Editorial Caricature by JM Reyes

Foreigners trying to live Filipino Culture, now that’s something we should be aware (and be proud) of.

While I was eating lunch, Our TV was tuned in to Eat, Bulaga!, the country’s leading noontime show, and I noticed the segment “You’re My Foreignoy“, where pure-blood foreigners try to speak in Filipino and perform a talent that is related to our language and our culture (either singing an OPM tune or performing a cultural dance).

Today was their weekly finals for their Luzon leg, and there were five contestants, mostly from European countries (one of which came from Brazil)


It was a very amusing sight to behold that these expatriates, who stayed in our country for either a few weeks or a couple of years (one contestant said that he has been in the country for five years) and now, calling our country as their second home.

They tried eating our delicacies, like balut, kwek-kwek, kakanin, and drank buko juice, and performed OPM hits like “Pusong Bato” and danced our traditional dances like the “Maglalatik”. But what hit me is that they really tried to speak, and understand our national language, Filipino.

However imperfect, or with so many problems on their diction and pronunciation, they tried to learn, and they are willing to learn our language. Now that was something that I thought, we should remember more often.


And yes, the judge from the National Commission for the Culture and the Arts (NCCA) nailed it on the head, when he said that the contest “shows so much of our culture and heritage through the eyes of these foreigners”, It showed to us how powerful media is, and I really pondered on that.

Right now, in this modern media age, we have been bombarded with so many influences in our culture because of the content that we see in media, like Korean, Japanese and American programs. Some of us really try to idolize, or even impersonate these cultures because we think these cultures are the “best”, to the point of forgetting what is our heritage.


Recently, so many “anime otakus” (and this I stress with the quotes) are saying that they try to embrace Japanese culture more than our own Filipino culture and traditions. They think Filipino culture sucks, and that by imbibing the culture that they always see in Japanese anime, which they think are desirable.

They wanted to live in a world like what they see in Anime. They try to speak Japanese, They listen to J-pop or J-rock, they only follow Japanese artists, and they try to follow the street fashion of Tokyo, and they set their sights on going to Japan to simply embrace Japanese culture.

To the point that it is simply undesirable and unpleasing both to the eyes and the ears.


It irritates me (and I hope, a lot of our readers as well) when you talk to someone in Filipino and then they will reply to you in Japanese, as if to say that they have learned the language or even has that enough mastery of the language when their only “learning tool” for speaking the Japanese language is watching tons and tons of anime.

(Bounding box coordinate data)
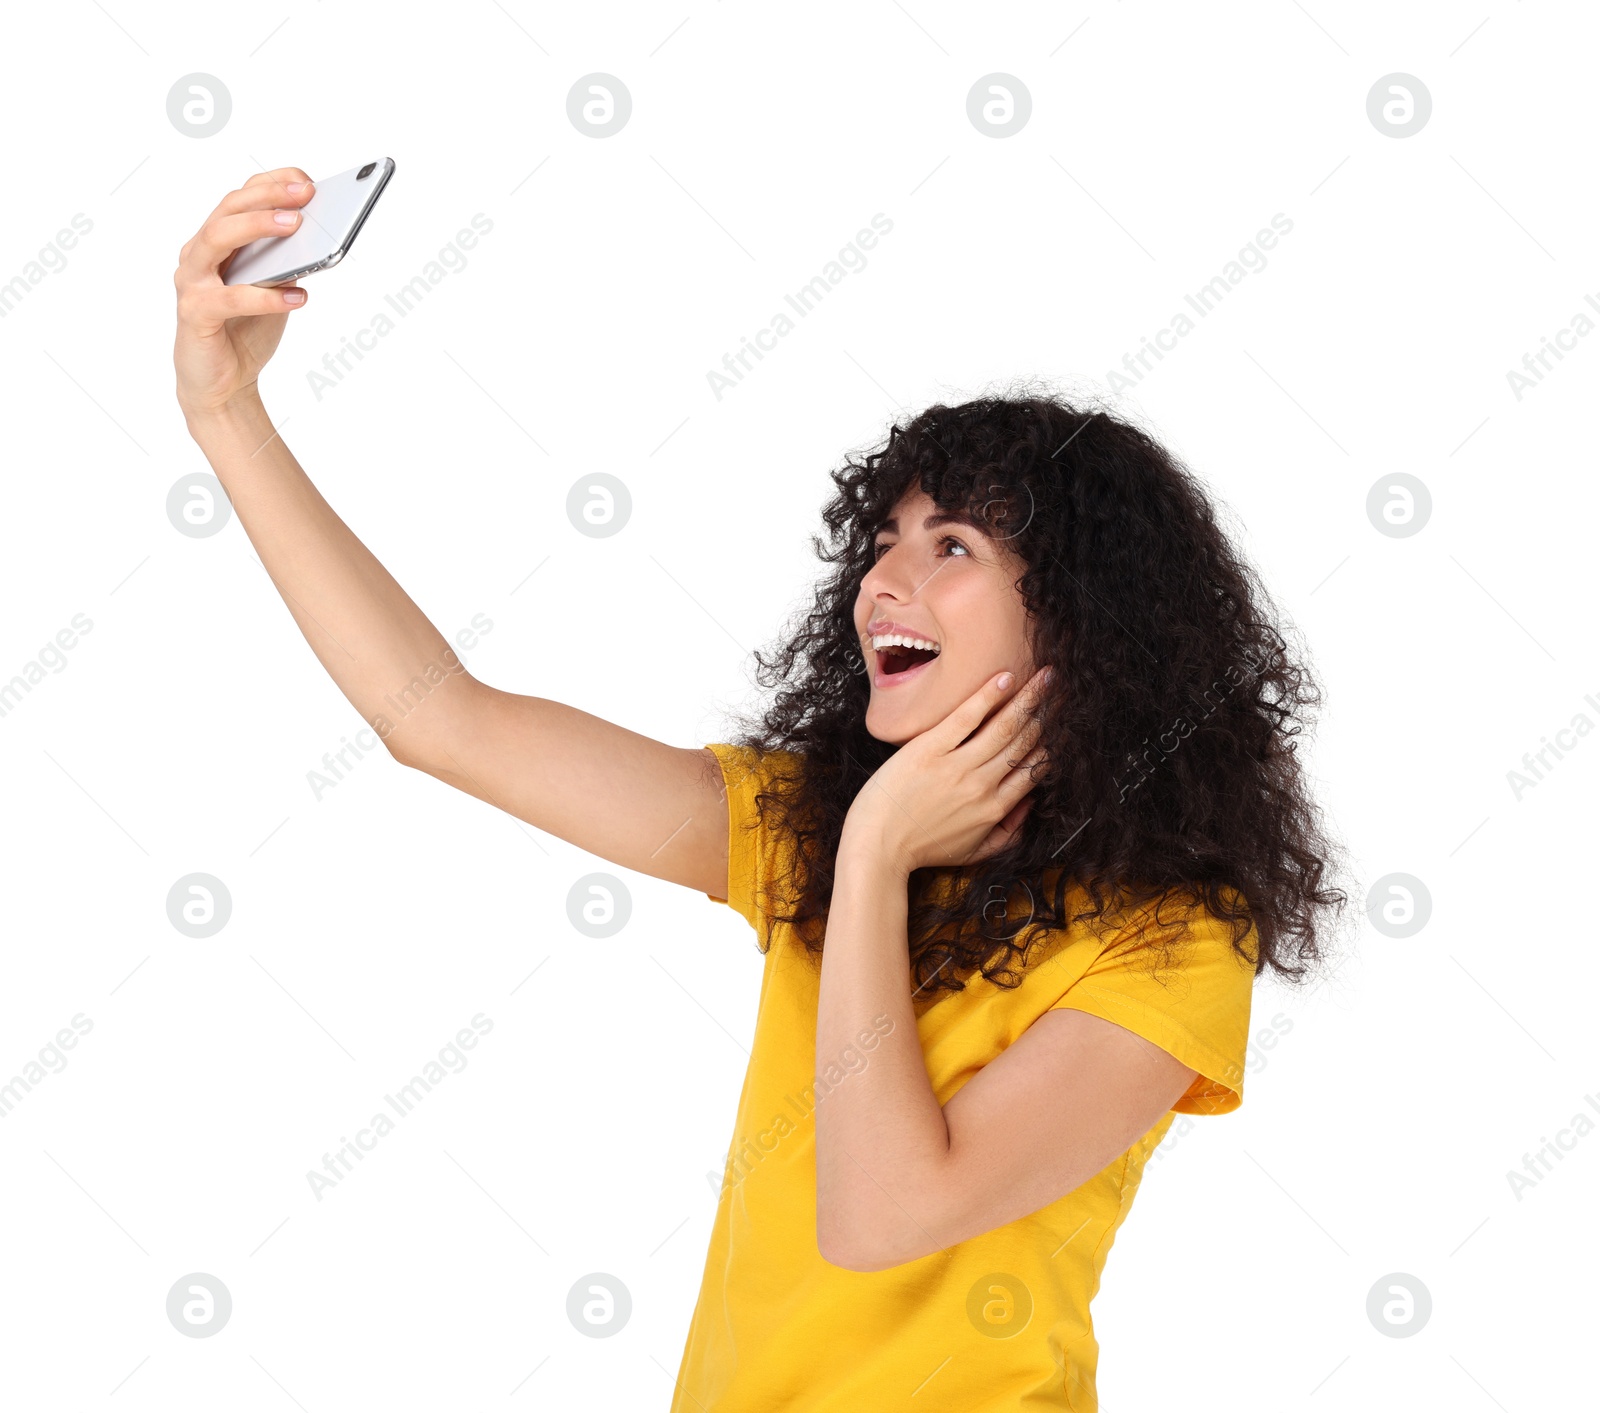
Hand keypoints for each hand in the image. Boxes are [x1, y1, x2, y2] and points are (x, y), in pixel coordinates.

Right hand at [173, 167, 317, 421]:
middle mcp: (199, 254)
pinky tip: (299, 296)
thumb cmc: (247, 329)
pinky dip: (266, 296)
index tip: (307, 180)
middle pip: (228, 210)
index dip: (271, 184)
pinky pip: (230, 298)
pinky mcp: (195, 313)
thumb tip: (322, 236)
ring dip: (257, 227)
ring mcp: (192, 281)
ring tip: (296, 225)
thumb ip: (288, 262)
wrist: (224, 382)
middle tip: (305, 193)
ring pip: (217, 239)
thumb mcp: (275, 288)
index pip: (241, 198)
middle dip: (268, 196)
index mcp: (218, 242)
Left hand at [843, 667, 1050, 876]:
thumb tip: (1029, 805)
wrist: (877, 845)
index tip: (1061, 722)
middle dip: (1048, 713)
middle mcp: (982, 785)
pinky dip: (988, 696)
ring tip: (1046, 677)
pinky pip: (966, 717)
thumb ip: (1007, 834)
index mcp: (995, 809)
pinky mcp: (929, 749)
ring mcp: (956, 765)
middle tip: (1062, 690)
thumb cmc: (921, 847)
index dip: (1051, 743)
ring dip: (1029, 698)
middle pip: (1025, 742)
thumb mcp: (973, 853)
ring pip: (1004, 726)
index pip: (1034, 769)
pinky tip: (1006, 678)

Task brief – Copy out the editorial on Filipino culture word for word, from "Foreigners trying to" to "a cultural dance).". These entries are separate from the editorial on Filipino culture.

Exercise answer –
Foreigners trying to live Filipino Culture, now that’s something we should be aware (and be proud) of.

While I was eating lunch, Our TV was tuned in to Eat, Bulaga!, the country’s leading noontime show, and I noticed the segment “You’re My Foreignoy“, where pure-blood foreigners try to speak in Filipino and perform a talent that is related to our language and our culture (either singing an OPM tune or performing a cultural dance).